▸ **STATED GOAL**
Reproduce every item below with each occurrence of "text_box" renamed to "text_region" and everything else left unchanged. Leave the pictures out of your answer.

** start of MATERIAL FOR THIS EXERCISE **

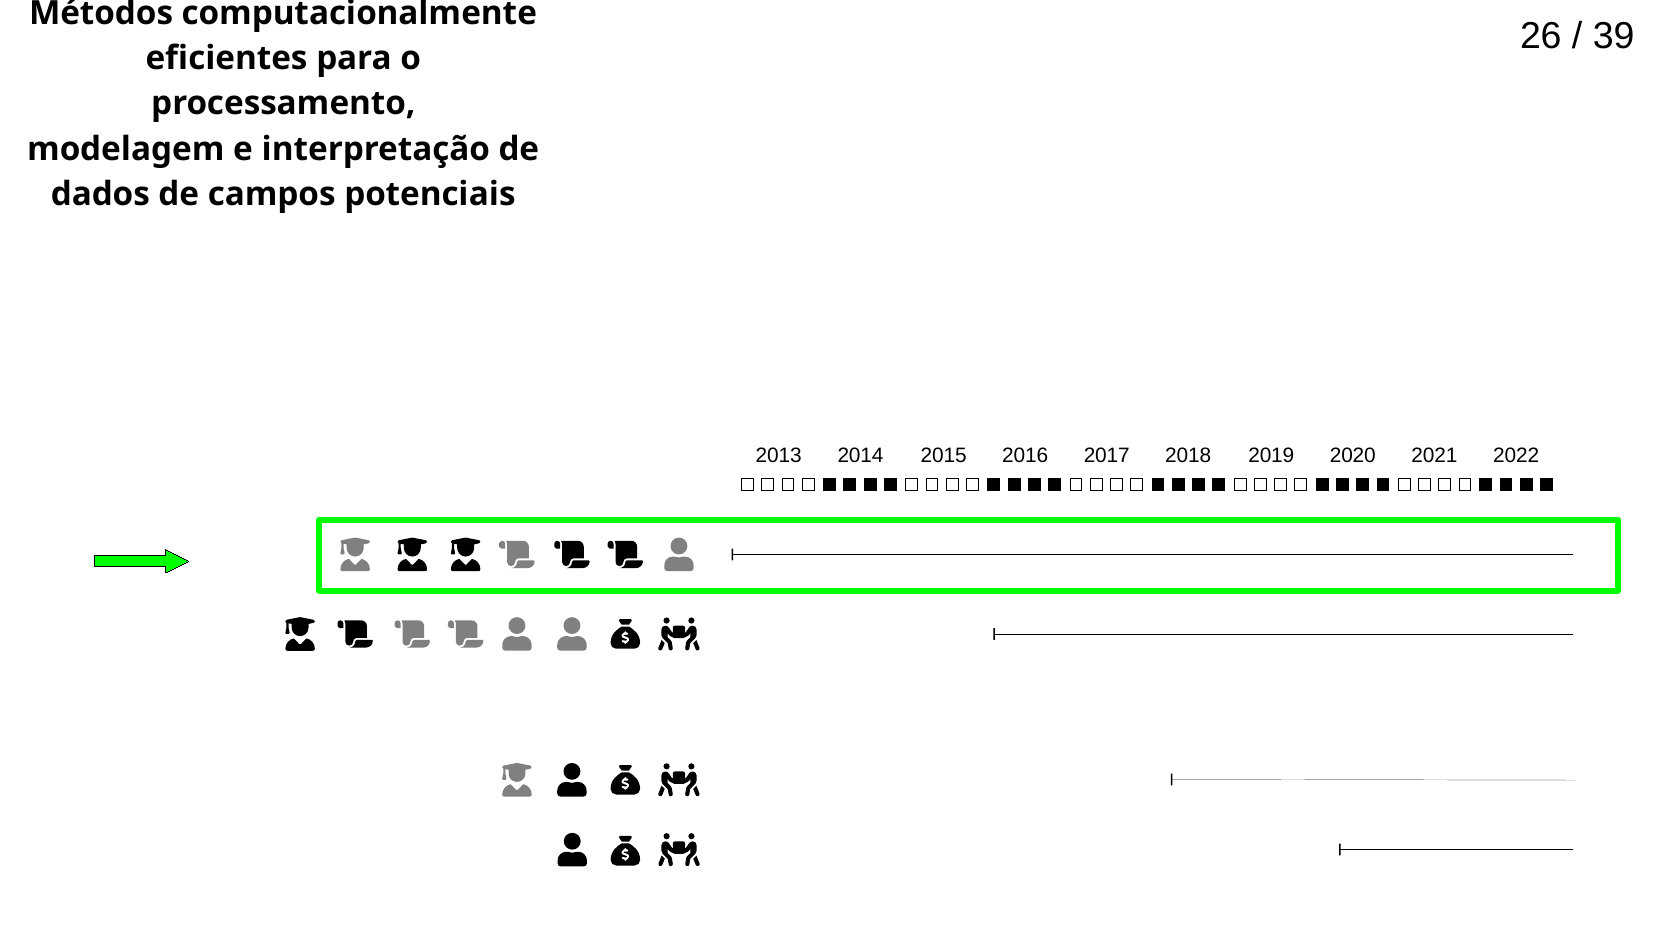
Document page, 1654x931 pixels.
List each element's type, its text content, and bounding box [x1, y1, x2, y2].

picture [557, 762, 587, 797]
text_box [1418, 478, 1431, 491]
text_box 2018 [1150, 436, 1227, 475]
picture [658, 833, 700, 867]
text_box [1459, 478, 1471, 491]
text_box [884, 478, 897, 491]
text_box [446, 611, 485, 654]
picture [557, 832, 588, 867]
text_box 2022 [1478, 436, 1555, 475]
text_box [1398, 478, 1411, 491]
text_box [843, 478, 856, 491]
text_box [1212, 478, 1225, 491]
text_box [1110, 478, 1123, 491]
text_box [802, 478, 815, 491]
text_box [782, 478, 794, 491]
text_box [1540, 478, 1553, 491]
picture [658, 617, 700, 651]
text_box [1172, 478, 1185, 491]
text_box [1254, 478, 1267, 491]
text_box [761, 478, 774, 491]
text_box 2013 [740, 436, 817, 475]
picture [607, 538, 644, 571]
text_box [1377, 478, 1389, 491]
text_box [552, 611, 591, 654]
text_box 2015 [905, 436, 982, 475]
text_box [497, 758, 536, 801]
text_box [1336, 478, 1349, 491]
text_box [333, 532, 372, 575]
text_box [926, 478, 938, 491]
text_box [393, 611, 432, 654]
text_box Métodos computacionalmente eficientes para o processamento, modelagem e interpretação de dados de campos potenciais [11, 3, 556, 201]
text_box 2020 [1315, 436, 1391, 475]
text_box [1070, 478, 1082, 491]
picture [610, 835, 641, 866]
text_box [1356, 478, 1369, 491]
picture [610, 765, 641, 795]
text_box 2021 [1396, 436, 1473, 475]
text_box [905, 478, 918, 491]
text_box [659, 534, 698, 577]
text_box <number> / 39 [1375, 0, 1654, 71]
text_box [499, 532, 538, 575]
text_box [1192, 478, 1205, 491]
text_box 2016 [987, 436, 1064, 475]
picture [610, 619, 641, 649]
text_box [1048, 478, 1061, 491]
text_box 2014 [822, 436, 899, 475]
text_box [1028, 478, 1041, 491]
picture [397, 537, 428, 572]
text_box [1130, 478, 1143, 491]
text_box [1008, 478, 1021, 491]
text_box [94, 549, 189, 573]
text_box 2017 [1068, 436, 1145, 475]
text_box [1234, 478, 1247, 491]
text_box [741, 478, 754, 491]
text_box 2019 [1233, 436, 1310, 475]
text_box [1520, 478, 1533, 491]
text_box [987, 478, 1000, 491]
text_box [1274, 478, 1287, 491]
text_box [1090, 478, 1103, 491]
picture [450, 537, 481, 572]
picture [285, 617, 315, 651]
text_box [1152, 478, 1164, 491]
text_box [823, 478, 836, 491]
text_box [497, 611, 536, 654]
text_box [864, 478, 877, 491]
text_box [1294, 478, 1307, 491]
text_box [966, 478, 979, 491]
text_box [1438, 478, 1451, 491]
picture [337, 618, 373, 650]
text_box [1479, 478, 1492, 491]
text_box [946, 478, 959, 491]
text_box [1500, 478, 1512, 491]
picture [554, 538, 590, 571]
picture [658, 763, 700, 797]
text_box [1316, 478, 1329, 491]
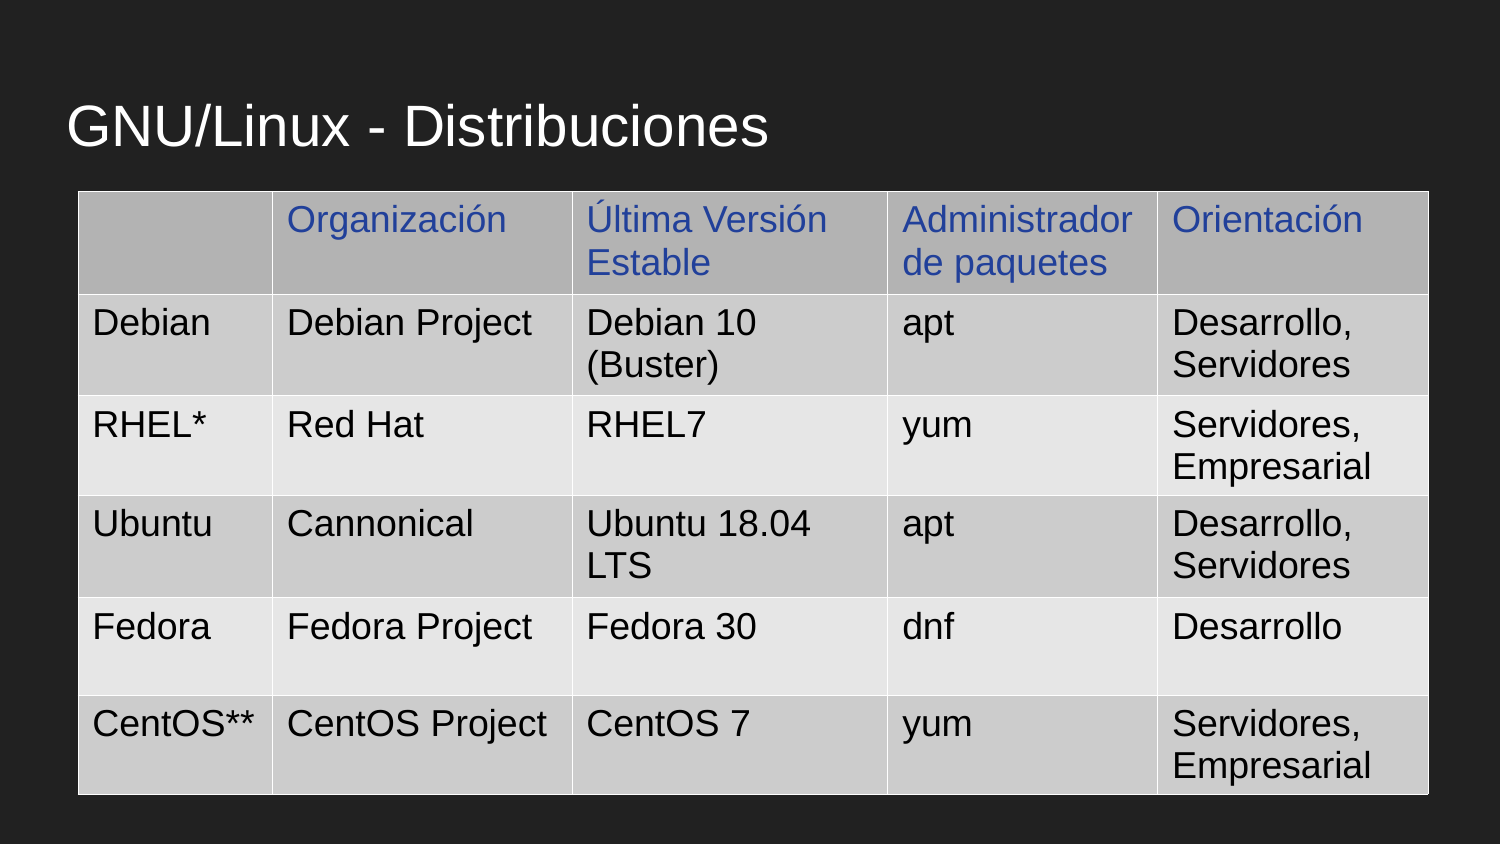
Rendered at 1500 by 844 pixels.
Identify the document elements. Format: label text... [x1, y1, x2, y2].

table_cell Fedora Project [273, 598, 572, 695]
table_cell CentOS 7 [573, 696, 887, 794]
table_cell Servidores, Empresarial [1158, 696, 1428, 794]
table_cell Desarrollo, Servidores [1158, 496, 1428, 597]
table_cell Debian [79, 295, 272, 395]
table_cell Fedora [79, 598, 272, 695]
table_cell Debian Project [273, 295, 572, 395]
title GNU/Linux - Distribuciones [51, 72, 1449, 167]
table_cell Desarrollo, Servidores [1158, 295, 1428, 395]
table_cell Desarrollo [1158, 598, 1428, 695]
table_cell Cannonical [273, 496, 572, 597]
table_header Orientación [1158, 192, 1428, 294]
table_cell Ubuntu [79, 496, 272, 597]
table_cell dnf [888, 598, 1157, 695]
table_cell yum [888, 696, 1157, 794]
table_cell Red Hat [273, 396, 572, 495]
table_cell Ubuntu 18.04 LTS [573, 496, 887, 597]
table_cell apt [888, 295, 1157, 395]
table_cell CentOS Project [273, 696, 572, 794]
table_cell RHEL7 [573, 396, 887, 495]
table_cell RHEL* [79, 396, 272, 495]
table_header [79, 192, 272, 294]
table_cell yum [888, 396, 1157, 495]
table_cell apt [888, 496, 1157, 597]
table_header Última Versión Estable [573, 192, 887, 294]
table_cell Debian 10 (Buster) [573, 295, 887, 395]
table_cell Fedora 30 [573, 598, 887, 695]
table_cell Servidores, Empresarial [1158, 396, 1428, 495]
table_header Administrador de paquetes [888, 192, 1157, 294]
table_header Organización [273, 192, 572, 294]
table_cell CentOS** [79, 696, 272, 794]
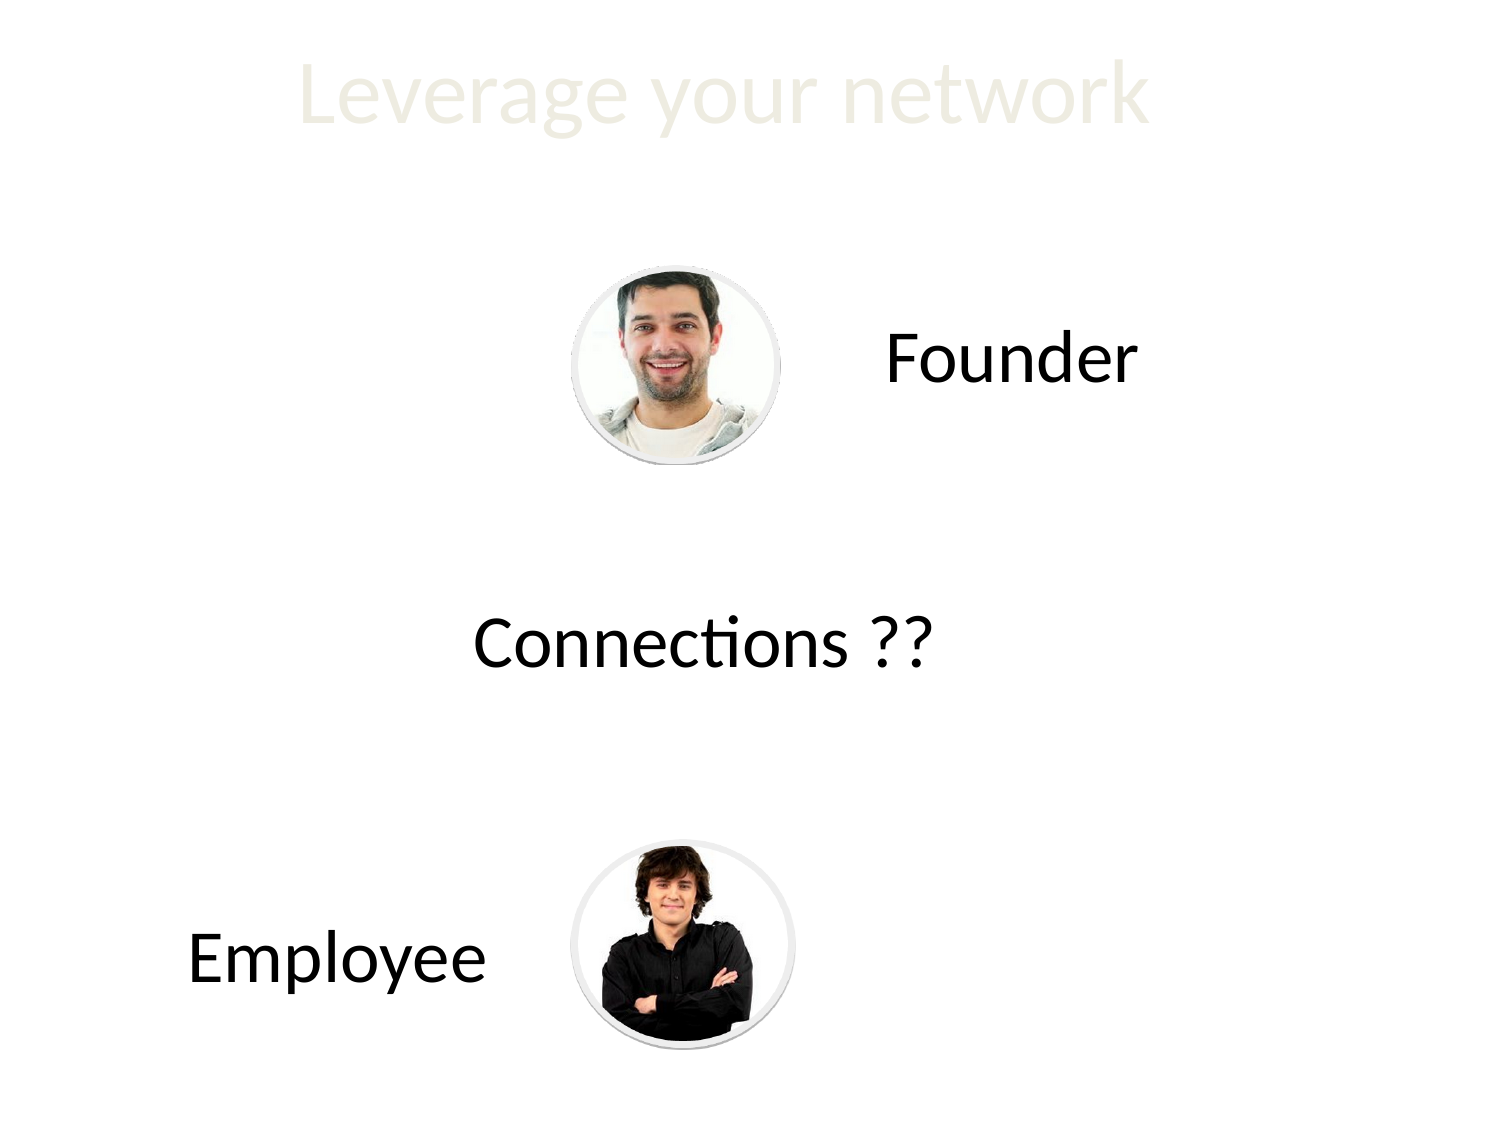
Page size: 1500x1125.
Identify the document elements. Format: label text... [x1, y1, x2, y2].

picture [570, 839, 796, 1051]
text_box Leverage your network [87, 24, 1363, 188]
text_box Founder [810, 299, 1216, 421]
text_box Connections ?? [330, 585, 1081, 721]
text_box Employee [135, 900, 541, 1021]
picture [570, 265, 781, 465]
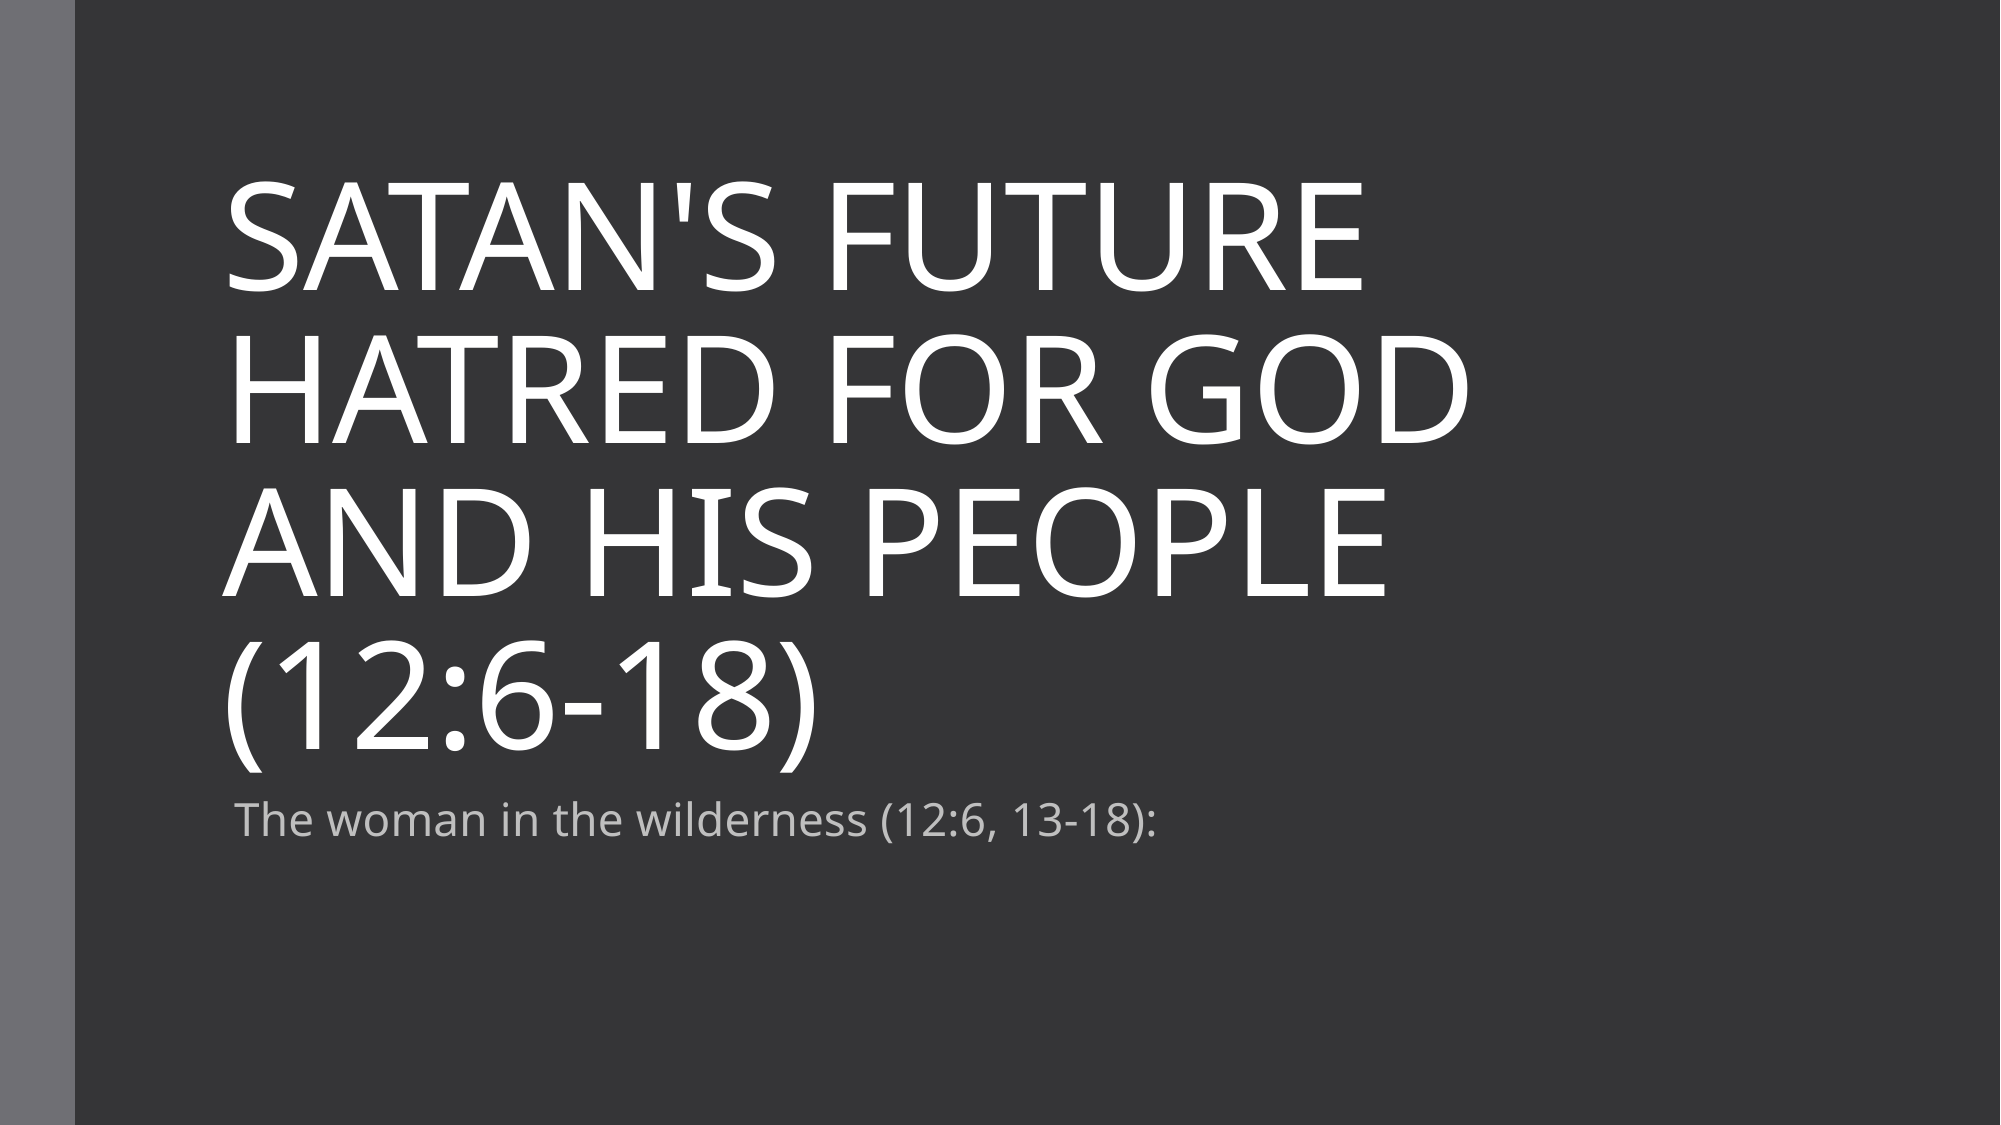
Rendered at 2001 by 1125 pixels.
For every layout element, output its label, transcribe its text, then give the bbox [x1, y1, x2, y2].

title SATAN'S FUTURE HATRED FOR GOD AND HIS PEOPLE (12:6-18) [206, 124, 1752, 787]
subtitle The woman in the wilderness (12:6, 13-18): [206, 787, 1752, 1066]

** end of MATERIAL FOR THIS EXERCISE **

▸ **RESPONSE TO THIS EXERCISE**
Document page, 1654x931 pixels.
List each element's type, its text content, and bounding box [x1, y1, x2, y2].

picture [557, 762, 587, 797]
text_region [1418, 478, 1431, 491]
text_region 2018 [1150, 436, 1227, 475]
picture [658, 833, 700, 867]
text_region [1459, 478, 1471, 491]
text_region [884, 478, 897, 491]
text_region [446, 611, 485, 654]
picture [557, 832, 588, 867]
text_region 2022 [1478, 436, 1555, 475]
text_region [1398, 478, 1411, 491]
text_region [843, 478, 856, 491]
text_region [1212, 478, 1225, 491]
text_region [1110, 478, 1123, 491]
text_region [802, 478, 815, 491]
text_region [782, 478, 794, 491]
text_region [1540, 478, 1553, 491]
picture [658, 617, 700, 651]
text_region [1172, 478, 1185, 491]
text_region [1254, 478, 1267, 491]
text_region [761, 478, 774, 491]
text_region 2013 [740, 436, 817, 475]
picture [607, 538, 644, 571]
text_region [1377, 478, 1389, 491]
text_region [552, 611, 591, 654]
text_region 2015 [905, 436, 982, 475]
text_region [497, 758, 536, 801]
text_region [1336, 478, 1349, 491]
text_region [333, 532, 372, 575]
text_region [926, 478, 938, 491]
text_region [393, 611, 432, 654]
text_region Métodos computacionalmente eficientes para o processamento, modelagem e interpretação de dados de campos potenciais [11, 3, 556, 201]
text_region 2020 [1315, 436, 1391, 475]
text_region [1070, 478, 1082, 491]
picture [610, 835, 641, 866]
text_region [1356, 478, 1369, 491]
picture [610, 765, 641, 795]
text_region 2021 [1396, 436, 1473, 475]
text_region [905, 478, 918, 491]
text_region [659, 534, 698, 577]
text_region <number> / 39 [1375, 0, 1654, 71]
text_region [499, 532, 538, 575]
text_region [1192, 478, 1205, 491]
text_region 2016 [987, 436, 1064, 475]
picture [610, 619, 641, 649]
text_region [1048, 478, 1061, 491]
text_region 2014 [822, 436, 899, 475]
text_region [1028, 478, 1041, 491]
picture [397, 537, 428, 572]
text_region [1130, 478, 1143, 491]
text_region [1008, 478, 1021, 491]
text_region [94, 549, 189, 573]
text_region 2017 [1068, 436, 1145, 475]
text_region [1234, 478, 1247, 491]
text_region [741, 478, 754, 491]
text_region 2019 [1233, 436, 1310, 475]
text_region [1520, 478, 1533, 491]
text_region [987, 478, 1000, 491]
text_region [1274, 478, 1287, 491]
text_region [1090, 478, 1103, 491]
picture [450, 537, 481, 572]
picture [285, 617, 315, 651]
text_region [1152, 478, 1164, 491]
text_region [823, 478, 836, 491]
text_region [497, 611, 536, 654]
text_region [864, 478, 877, 491]
text_region [1294, 478, 1307, 491]
text_region [966, 478, 979, 491]
text_region [1438, 478, 1451, 491]
picture [337, 618, 373, 650]
text_region [1479, 478, 1492, 491]
text_region [946, 478, 959, 491]
text_region [1500, 478, 1512, 491]
picture [554, 538, 590, 571]
picture [658, 763, 700, 797]
text_region [1316, 478, 1329, 491]
Rendered at 1500 by 844 pixels.
Identify the document elements. Format: label text... [x1, y1, x2, y2].

table_cell Fedora Project [273, 598, 572, 695]
table_cell CentOS 7 [573, 696, 887, 794]
table_cell Servidores, Empresarial [1158, 696, 1428, 794]
table_cell Desarrollo, Servidores [1158, 496, 1428, 597]
table_cell Debian [79, 295, 272, 395]
table_cell Fedora [79, 598, 272, 695]
table_cell Debian Project [273, 295, 572, 395]
title GNU/Linux - Distribuciones [51, 72, 1449, 167]
table_cell Desarrollo, Servidores [1158, 295, 1428, 395]
table_cell Desarrollo [1158, 598, 1428, 695]
table_cell Cannonical [273, 496, 572, 597]
table_header Orientación [1158, 192, 1428, 294]
table_cell Ubuntu [79, 496, 272, 597]
table_cell dnf [888, 598, 1157, 695]
table_cell yum [888, 696, 1157, 794]
table_cell Red Hat [273, 396, 572, 495]
table_cell Ubuntu 18.04 LTS [573, 496, 887, 597]
table_cell apt [888, 295, 1157, 395]
table_cell CentOS Project [273, 696, 572, 794]
table_cell RHEL7 [573, 396, 887, 495]
table_cell RHEL* [79, 396, 272, 495]
table_header [79, 192, 272, 294]
table_cell yum [888, 396, 1157, 495]
table_cell apt [888, 496, 1157, 597]
table_header Última Versión Estable [573, 192, 887, 294]
table_cell Debian 10 (Buster) [573, 295, 887, 395]
table_cell Fedora 30 [573, 598, 887, 695]
table_cell Servidores, Empresarial [1158, 396, 1428, 495]
table_header Administrador de paquetes [888, 192, 1157, 294]
table_header Organización [273, 192, 572, 294]
table_cell CentOS** [79, 696, 272, 794]
Page size: 1500x1125.
Identify the document elements. Format: label text... [x1, y1, x2, y2].

picture [570, 839, 796, 1051]
text_region Leverage your network [87, 24, 1363, 188]
text_region Founder [810, 299, 1216, 421]
text_region Connections ?? [330, 585, 1081, 721]
text_region Employee [135, 900, 541, 1021]
picture [570, 265, 781, 465]
Rendered at 2001 by 1125 pixels.
For every layout element, output its label, transcribe its text, then give the bbox [x1, y1, x2, y2].

title SATAN'S FUTURE HATRED FOR GOD AND HIS PEOPLE (12:6-18) [206, 124, 1752, 787]
subtitle The woman in the wilderness (12:6, 13-18): [206, 787, 1752, 1066]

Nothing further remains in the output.